Still, many have reservations about how useful aducanumab will end up being to patients.
Alzheimer's doctors who spoke to BioPharma Dive said that, to have a chance at improving patients' daily lives, a drug would need to show at least a one- or two-point benefit on a widely used scale that measures cognition. In the study Biogen deemed successful, aducanumab appeared to slow cognitive decline by less than half a point.
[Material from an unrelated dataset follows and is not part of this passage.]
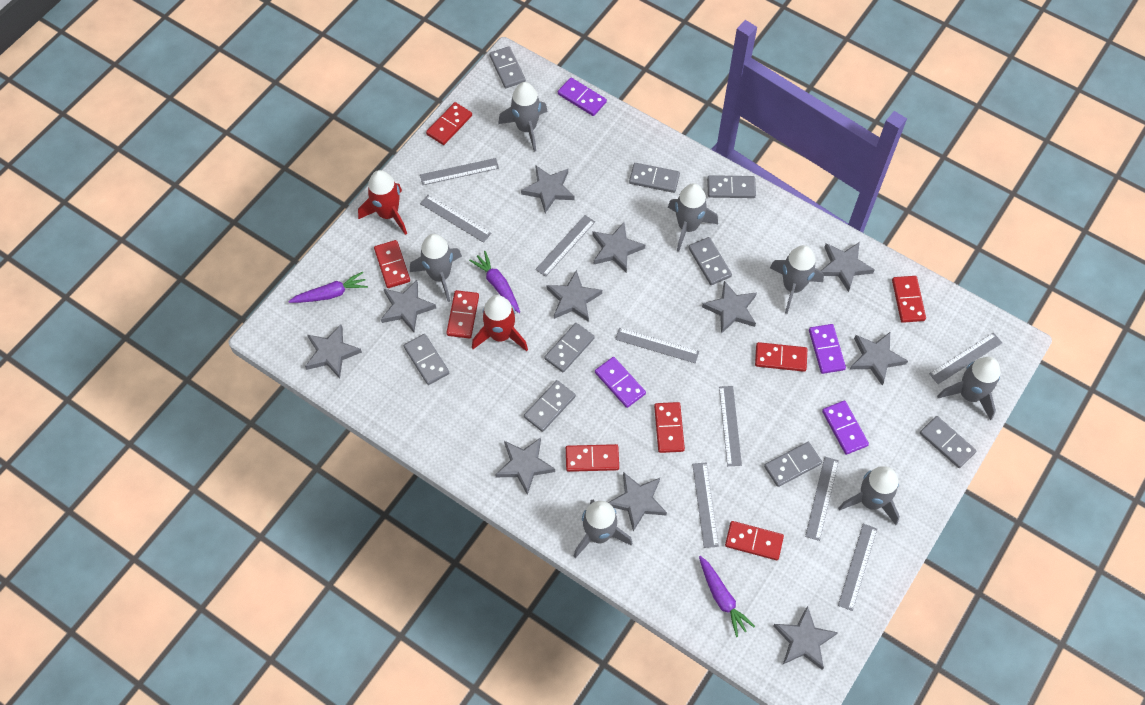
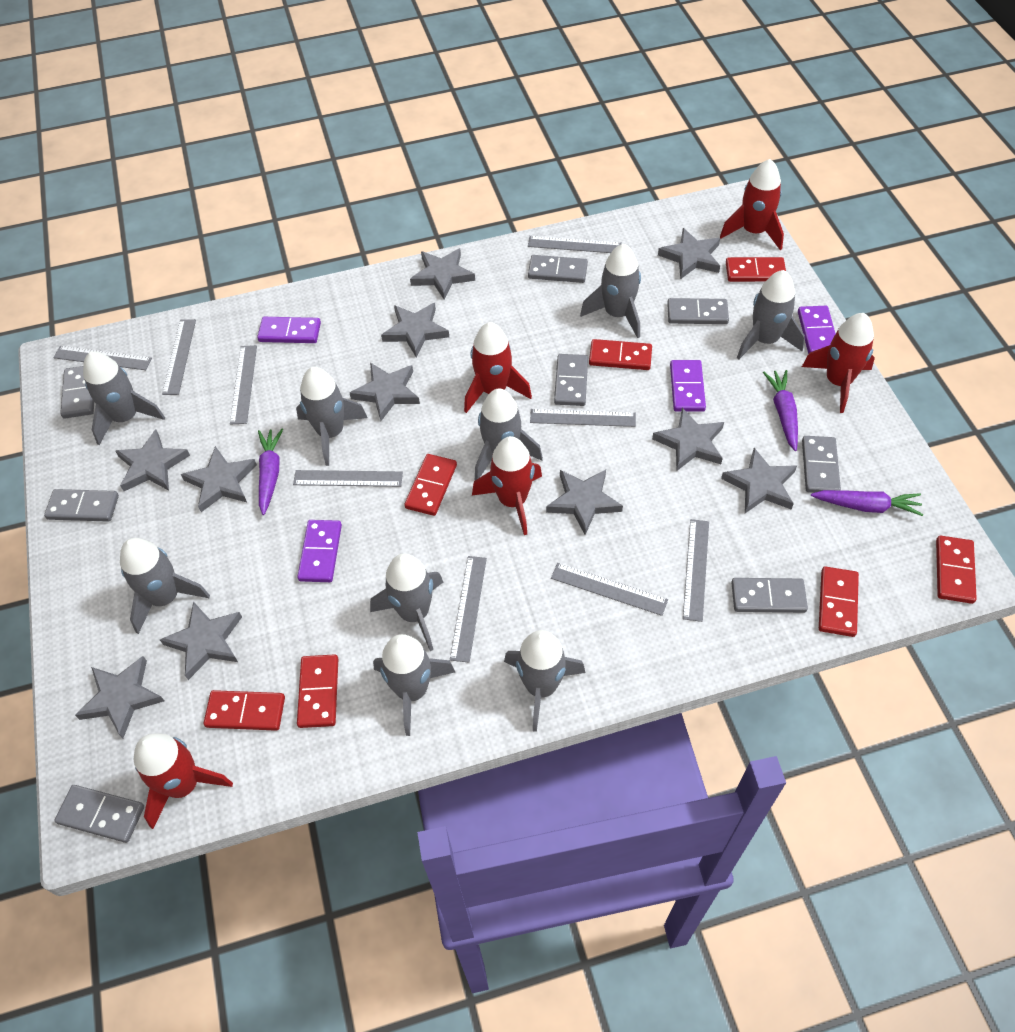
grey domino: [404,334,449,385] [489,46,526,88] [524,380,576,432] [544,323,595,373] [629,163,680,193] [688,237,732,285] [707,175,756,198] [764,442,822,487] [920,416,976,468] = 9 -> [44,489,119,522] [54,785,144,843] [60,366,94,418] [528,255,588,283] [554,354,588,406] [667,298,729,324] [731,578,808,613] [802,436,841,493] = 8
grey rocket: [410,234,462,302] [498,82,548,152] [574,499,632,558] [668,183,718,252] [770,245,824,314] [838,466,900,525] [937,357,1000,421] = 7 -> [83,351,165,445] [120,538,210,634] [296,367,367,466] [370,554,443,651] [373,634,455,736] [475,388,543,480] [504,630,586,732] [580,244,641,338] [737,270,805,359] = 9
red domino: [374,240,410,288] [426,102,472,145] [446,290,479,339] [566,444,619,472] [654,402,685,453] [725,521,784,560] [755,342,807,372] [892,276,926,323] = 8 -> [204,690,285,731] [297,654,338,728] [404,454,457,516] [589,339,652,370] [726,257,786,282] [819,566,859,637] [936,535,977,604] = 7
red rocket: [358,170,407,235] [472,295,528,352] = 2 -> [134,733,233,829] [464,322,532,413] [472,436,542,535] [720,159,784,250] [802,313,875,413] = 5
The drug also comes with potential risks, including brain swelling and bleeding. The FDA is requiring that patients be monitored for these side effects. But some doctors fear how feasible this would be given the sheer size of the patient population, as well as the fact that monitoring is done through brain scans, which are often not covered by insurance.
"I'm quite concerned that the data doesn't support its use, and even practically, that we don't have a good plan for how it could be used safely," said Mary Sano, director of the Alzheimer's Disease Research Center at Mount Sinai School of Medicine.
With an average price of $56,000 per year, aducanumab could be far more expensive than many patients can bear. Cigna, one of the nation's largest health insurers, estimates that some eligible patients may face $10,000 or more in annual out-of-pocket costs, according to The Wall Street Journal.
Michael Sherman, the chief medical officer for Harvard Pilgrim, a New England-based insurer, told BioPharma Dive ahead of Monday's decision that he would consider a price tag of $10,000 or more "expensive" for aducanumab.
Even so, insurers may not have many options but to cover Biogen's drug, given the lack of other options.
"Many of our families, including my own, have suffered from the effects of Alzheimer's," Sherman said. "But a drug that is approved and not believed to be efficacious just creates a lot of noise and ill will, and pits patients against payers against physicians against the FDA."